Thank you so much for your help, once again! I tried following your hint by using the following command:

mcmc_trace(as.mcmc.list(stanfit), pars = character("yT"))

However, I still got the error message: Error in mcmc.list(x) : Arguments must be mcmc objects. I tried keeping only mcmc_trace(as.mcmc.list(stanfit), but it stills fail with the same error. So confused;p


#16

As.mcmc.list needs the capital at the start.


#17

If you are calling bayesplot functions, then it should just be mcmc_trace(as.array(stanfit), pars = "yT").

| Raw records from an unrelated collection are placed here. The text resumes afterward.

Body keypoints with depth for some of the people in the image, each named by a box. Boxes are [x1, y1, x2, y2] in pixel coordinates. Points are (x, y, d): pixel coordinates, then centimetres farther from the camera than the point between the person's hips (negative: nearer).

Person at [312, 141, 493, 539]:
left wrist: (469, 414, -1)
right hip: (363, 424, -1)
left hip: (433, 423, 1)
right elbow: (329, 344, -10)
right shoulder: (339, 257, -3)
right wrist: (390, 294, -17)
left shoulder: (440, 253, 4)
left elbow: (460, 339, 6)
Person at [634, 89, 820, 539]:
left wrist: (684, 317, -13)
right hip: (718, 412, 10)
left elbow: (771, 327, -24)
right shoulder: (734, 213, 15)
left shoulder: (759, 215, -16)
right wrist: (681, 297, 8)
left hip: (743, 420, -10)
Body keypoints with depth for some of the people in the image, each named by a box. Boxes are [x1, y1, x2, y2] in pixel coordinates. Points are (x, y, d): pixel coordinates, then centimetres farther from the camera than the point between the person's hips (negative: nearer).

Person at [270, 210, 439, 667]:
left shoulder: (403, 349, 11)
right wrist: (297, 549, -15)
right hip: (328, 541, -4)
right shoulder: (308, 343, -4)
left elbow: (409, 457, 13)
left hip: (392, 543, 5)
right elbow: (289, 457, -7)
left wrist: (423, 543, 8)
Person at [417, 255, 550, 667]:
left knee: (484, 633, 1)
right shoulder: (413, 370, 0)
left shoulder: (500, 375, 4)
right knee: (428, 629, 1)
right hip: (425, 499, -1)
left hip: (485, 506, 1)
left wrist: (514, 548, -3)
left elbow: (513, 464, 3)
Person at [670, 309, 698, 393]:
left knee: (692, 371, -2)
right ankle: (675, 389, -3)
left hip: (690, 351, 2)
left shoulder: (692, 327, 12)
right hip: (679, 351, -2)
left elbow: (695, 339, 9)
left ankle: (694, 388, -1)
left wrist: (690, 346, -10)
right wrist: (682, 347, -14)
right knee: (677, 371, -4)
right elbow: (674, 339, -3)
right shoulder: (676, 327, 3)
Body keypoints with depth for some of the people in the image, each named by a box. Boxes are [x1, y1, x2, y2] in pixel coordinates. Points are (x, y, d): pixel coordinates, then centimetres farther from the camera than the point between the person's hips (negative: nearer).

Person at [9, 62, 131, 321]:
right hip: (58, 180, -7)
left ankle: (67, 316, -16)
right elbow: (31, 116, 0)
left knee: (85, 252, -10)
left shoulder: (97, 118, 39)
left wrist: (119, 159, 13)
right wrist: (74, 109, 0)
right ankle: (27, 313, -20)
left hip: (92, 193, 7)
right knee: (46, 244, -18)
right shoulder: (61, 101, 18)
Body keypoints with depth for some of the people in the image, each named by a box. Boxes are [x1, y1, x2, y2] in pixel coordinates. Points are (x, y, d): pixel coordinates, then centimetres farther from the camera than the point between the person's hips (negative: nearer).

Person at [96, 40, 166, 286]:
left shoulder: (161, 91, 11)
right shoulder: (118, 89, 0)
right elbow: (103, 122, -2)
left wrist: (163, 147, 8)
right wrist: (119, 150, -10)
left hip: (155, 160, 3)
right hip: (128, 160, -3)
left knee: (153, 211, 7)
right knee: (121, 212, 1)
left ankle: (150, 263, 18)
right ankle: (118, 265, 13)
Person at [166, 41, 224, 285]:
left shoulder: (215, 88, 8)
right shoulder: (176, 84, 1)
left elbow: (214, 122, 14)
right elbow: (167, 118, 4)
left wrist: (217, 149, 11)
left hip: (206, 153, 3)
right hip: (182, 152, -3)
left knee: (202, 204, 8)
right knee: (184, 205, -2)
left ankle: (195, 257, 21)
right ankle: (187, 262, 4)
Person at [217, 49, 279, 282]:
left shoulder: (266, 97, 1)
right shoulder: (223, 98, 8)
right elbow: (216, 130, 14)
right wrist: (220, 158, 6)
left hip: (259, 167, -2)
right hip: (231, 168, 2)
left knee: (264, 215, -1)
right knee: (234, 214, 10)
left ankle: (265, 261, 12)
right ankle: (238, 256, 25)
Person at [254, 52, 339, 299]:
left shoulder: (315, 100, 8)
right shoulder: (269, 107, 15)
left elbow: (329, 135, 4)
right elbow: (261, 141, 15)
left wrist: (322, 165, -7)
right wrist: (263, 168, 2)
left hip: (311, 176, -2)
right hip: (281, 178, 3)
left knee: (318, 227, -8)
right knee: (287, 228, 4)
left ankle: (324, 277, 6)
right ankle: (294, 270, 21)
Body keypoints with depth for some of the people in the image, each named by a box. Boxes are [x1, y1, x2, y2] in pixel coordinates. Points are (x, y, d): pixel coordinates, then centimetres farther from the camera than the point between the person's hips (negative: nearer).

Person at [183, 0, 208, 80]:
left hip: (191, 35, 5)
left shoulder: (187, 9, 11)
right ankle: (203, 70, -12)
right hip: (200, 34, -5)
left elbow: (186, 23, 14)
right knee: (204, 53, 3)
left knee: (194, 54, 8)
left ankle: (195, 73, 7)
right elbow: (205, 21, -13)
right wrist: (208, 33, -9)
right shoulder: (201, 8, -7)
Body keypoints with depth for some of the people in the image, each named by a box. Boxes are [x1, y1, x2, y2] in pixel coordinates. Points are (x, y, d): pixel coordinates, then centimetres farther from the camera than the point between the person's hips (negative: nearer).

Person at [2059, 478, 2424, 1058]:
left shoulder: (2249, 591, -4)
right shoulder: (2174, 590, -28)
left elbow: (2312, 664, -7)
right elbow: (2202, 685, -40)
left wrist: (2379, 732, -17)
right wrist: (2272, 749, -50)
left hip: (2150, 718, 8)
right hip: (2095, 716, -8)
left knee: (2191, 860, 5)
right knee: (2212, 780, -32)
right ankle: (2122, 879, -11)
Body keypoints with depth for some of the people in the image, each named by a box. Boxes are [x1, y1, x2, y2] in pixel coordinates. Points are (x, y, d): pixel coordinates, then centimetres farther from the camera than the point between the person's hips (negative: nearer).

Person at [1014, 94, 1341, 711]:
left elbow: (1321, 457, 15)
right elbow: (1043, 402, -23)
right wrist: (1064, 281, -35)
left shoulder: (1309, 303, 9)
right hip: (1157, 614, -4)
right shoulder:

If you are calling coda functions, it should be trace(As.mcmc.list(stanfit)).


#18

I tried this, but then s got the error: Error in select_parameters(explicit = pars, patterns = regex_pars, complete = parnames) : Some 'pars' don't match parameter names: yT

Changed it to c("yT"), still got that error.

For the coda functions, I got this error, which I have no idea where it came from:

trace(As.mcmc.list(stanfit))
Error in .primTrace(what) : argument must be a function


#19

Thank you for your help!! I tried it out, but got the error:

  trace(As.mcmc.list(stanfit))
  Error in .primTrace(what) : argument must be a function

#20

Did you rename your parameters? Anyway, maybe just call it with mcmc_trace(as.array(stanfit)).